═════ Input rows

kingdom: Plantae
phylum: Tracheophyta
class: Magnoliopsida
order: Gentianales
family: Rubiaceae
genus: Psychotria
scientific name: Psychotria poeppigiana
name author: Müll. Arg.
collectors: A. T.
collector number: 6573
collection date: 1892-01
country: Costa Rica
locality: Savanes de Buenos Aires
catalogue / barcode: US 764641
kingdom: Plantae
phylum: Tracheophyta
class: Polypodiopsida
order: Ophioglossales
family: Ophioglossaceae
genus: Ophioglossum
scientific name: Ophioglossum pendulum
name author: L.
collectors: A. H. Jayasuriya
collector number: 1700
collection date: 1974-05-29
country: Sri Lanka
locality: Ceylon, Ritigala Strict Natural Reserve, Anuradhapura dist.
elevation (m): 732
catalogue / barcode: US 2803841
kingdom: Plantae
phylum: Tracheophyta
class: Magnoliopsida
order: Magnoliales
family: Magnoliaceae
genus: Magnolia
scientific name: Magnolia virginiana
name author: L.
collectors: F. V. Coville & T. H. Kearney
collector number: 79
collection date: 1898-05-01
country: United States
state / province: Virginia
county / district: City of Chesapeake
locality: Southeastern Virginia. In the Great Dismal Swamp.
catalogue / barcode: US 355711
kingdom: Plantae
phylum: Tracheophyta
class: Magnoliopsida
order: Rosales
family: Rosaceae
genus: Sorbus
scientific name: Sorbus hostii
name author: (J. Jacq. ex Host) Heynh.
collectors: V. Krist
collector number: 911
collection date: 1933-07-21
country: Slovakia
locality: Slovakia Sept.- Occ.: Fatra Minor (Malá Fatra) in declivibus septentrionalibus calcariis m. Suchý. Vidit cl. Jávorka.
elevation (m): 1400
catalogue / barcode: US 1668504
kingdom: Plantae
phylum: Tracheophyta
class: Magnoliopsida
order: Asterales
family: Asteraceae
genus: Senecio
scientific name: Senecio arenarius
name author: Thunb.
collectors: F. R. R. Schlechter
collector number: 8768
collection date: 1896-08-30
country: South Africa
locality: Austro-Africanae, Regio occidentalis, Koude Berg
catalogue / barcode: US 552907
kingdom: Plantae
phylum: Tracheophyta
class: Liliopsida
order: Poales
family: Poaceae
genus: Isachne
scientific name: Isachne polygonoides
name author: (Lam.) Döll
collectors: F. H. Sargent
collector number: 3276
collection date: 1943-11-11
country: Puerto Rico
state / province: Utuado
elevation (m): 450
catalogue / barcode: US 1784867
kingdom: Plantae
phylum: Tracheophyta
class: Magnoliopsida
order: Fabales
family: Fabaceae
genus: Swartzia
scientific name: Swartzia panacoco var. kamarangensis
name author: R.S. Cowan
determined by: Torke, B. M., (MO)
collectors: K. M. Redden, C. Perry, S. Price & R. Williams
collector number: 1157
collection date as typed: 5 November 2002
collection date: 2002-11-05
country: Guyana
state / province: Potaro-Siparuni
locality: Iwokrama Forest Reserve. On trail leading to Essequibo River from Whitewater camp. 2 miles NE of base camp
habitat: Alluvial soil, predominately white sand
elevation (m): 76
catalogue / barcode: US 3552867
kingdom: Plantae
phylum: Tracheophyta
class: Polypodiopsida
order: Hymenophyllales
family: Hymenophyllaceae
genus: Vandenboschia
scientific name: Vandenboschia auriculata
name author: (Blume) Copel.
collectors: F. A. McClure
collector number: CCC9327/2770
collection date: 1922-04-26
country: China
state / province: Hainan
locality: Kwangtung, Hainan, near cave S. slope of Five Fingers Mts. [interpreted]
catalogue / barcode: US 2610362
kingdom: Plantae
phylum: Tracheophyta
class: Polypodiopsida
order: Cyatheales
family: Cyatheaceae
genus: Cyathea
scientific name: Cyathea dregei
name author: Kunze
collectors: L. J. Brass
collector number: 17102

══════════

__Aim__: Pull out each line above that contains the word "catalogue".

__Task result__:
catalogue / barcode: US 764641
catalogue / barcode: US 2803841
catalogue / barcode: US 355711
catalogue / barcode: US 1668504
catalogue / barcode: US 552907
catalogue / barcode: US 1784867
catalogue / barcode: US 3552867
catalogue / barcode: US 2610362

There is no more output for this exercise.